§ **Task brief**
Reproduce word for word the lines running from the line that contains "- **预览搜索结果**" through the line that contains "- 防止不适当的内容进入或离开组织", including both of those lines.

§ **Source information**
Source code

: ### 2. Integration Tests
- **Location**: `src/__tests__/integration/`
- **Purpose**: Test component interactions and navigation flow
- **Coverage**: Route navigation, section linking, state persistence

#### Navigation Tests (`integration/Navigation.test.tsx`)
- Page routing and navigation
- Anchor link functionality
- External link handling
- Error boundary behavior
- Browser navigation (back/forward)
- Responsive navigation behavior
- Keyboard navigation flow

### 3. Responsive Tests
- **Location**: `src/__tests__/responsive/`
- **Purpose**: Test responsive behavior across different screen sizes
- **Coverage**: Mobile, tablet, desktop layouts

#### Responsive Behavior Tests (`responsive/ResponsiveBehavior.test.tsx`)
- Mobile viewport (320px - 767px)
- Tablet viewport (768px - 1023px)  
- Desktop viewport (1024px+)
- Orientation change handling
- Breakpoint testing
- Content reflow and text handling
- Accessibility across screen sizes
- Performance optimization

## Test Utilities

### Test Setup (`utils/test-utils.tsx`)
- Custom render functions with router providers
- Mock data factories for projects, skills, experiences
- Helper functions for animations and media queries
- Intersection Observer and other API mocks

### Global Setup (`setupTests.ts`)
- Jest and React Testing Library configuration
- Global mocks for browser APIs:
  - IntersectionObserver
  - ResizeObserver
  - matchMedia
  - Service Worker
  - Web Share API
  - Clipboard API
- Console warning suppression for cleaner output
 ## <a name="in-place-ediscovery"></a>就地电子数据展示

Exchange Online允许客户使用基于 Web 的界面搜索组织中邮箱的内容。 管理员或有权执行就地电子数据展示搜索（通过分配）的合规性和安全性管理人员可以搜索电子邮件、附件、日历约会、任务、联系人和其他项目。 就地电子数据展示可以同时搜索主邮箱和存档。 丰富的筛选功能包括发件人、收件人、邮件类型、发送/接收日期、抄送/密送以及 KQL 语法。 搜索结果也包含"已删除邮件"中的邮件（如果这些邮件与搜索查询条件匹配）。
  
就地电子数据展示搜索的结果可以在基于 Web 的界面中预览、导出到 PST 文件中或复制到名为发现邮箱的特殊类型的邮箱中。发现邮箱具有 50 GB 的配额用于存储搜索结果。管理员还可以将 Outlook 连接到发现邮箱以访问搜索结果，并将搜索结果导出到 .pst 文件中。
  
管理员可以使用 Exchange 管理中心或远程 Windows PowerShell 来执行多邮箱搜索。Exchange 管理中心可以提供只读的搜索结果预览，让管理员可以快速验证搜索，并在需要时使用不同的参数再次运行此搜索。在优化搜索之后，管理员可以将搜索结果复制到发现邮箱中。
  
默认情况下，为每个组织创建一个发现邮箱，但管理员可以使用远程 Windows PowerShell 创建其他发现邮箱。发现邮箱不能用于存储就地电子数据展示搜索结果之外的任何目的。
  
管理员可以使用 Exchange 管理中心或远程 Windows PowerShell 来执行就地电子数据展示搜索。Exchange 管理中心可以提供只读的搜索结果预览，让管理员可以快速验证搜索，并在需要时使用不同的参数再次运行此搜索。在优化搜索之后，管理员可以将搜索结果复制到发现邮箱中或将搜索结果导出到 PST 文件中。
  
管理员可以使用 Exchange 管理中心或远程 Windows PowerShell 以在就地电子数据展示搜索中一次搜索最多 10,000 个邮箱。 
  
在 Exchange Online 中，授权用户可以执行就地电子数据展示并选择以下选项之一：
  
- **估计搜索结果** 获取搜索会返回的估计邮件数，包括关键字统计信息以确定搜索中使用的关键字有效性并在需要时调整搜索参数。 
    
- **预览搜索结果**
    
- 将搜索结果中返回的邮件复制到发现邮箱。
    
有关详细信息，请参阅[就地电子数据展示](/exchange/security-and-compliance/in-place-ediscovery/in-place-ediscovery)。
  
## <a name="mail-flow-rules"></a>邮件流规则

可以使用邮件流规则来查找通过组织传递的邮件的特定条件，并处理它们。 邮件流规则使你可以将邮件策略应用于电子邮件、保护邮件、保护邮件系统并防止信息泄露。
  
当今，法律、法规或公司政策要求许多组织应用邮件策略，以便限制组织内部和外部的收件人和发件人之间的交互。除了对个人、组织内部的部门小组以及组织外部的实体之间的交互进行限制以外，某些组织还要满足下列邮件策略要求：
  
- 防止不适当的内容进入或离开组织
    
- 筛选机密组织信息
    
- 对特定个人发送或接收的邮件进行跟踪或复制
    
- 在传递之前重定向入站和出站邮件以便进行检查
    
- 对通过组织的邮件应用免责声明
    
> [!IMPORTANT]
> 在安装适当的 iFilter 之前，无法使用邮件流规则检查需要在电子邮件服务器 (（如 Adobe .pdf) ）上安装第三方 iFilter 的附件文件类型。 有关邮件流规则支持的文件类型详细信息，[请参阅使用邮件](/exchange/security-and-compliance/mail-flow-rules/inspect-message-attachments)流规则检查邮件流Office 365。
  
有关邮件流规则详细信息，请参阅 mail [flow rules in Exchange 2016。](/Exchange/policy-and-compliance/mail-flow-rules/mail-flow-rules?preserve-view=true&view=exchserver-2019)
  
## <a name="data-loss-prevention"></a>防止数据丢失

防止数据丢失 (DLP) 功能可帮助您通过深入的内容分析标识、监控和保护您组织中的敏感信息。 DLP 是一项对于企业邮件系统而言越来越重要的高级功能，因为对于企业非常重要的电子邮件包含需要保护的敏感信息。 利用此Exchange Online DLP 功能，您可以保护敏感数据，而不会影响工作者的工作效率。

§ **Output**
- **预览搜索结果**
    
- 将搜索结果中返回的邮件复制到发现邮箱。
    
有关详细信息，请参阅[就地电子数据展示](/exchange/security-and-compliance/in-place-ediscovery/in-place-ediscovery)。
  
## <a name="mail-flow-rules"></a>邮件流规则

可以使用邮件流规则来查找通过组织传递的邮件的特定条件，并处理它们。 邮件流规则使你可以将邮件策略应用于电子邮件、保护邮件、保护邮件系统并防止信息泄露。
  
当今，法律、法规或公司政策要求许多组织应用邮件策略，以便限制组织内部和外部的收件人和发件人之间的交互。除了对个人、组织内部的部门小组以及组织外部的实体之间的交互进行限制以外，某些组织还要满足下列邮件策略要求：
  
- 防止不适当的内容进入或离开组织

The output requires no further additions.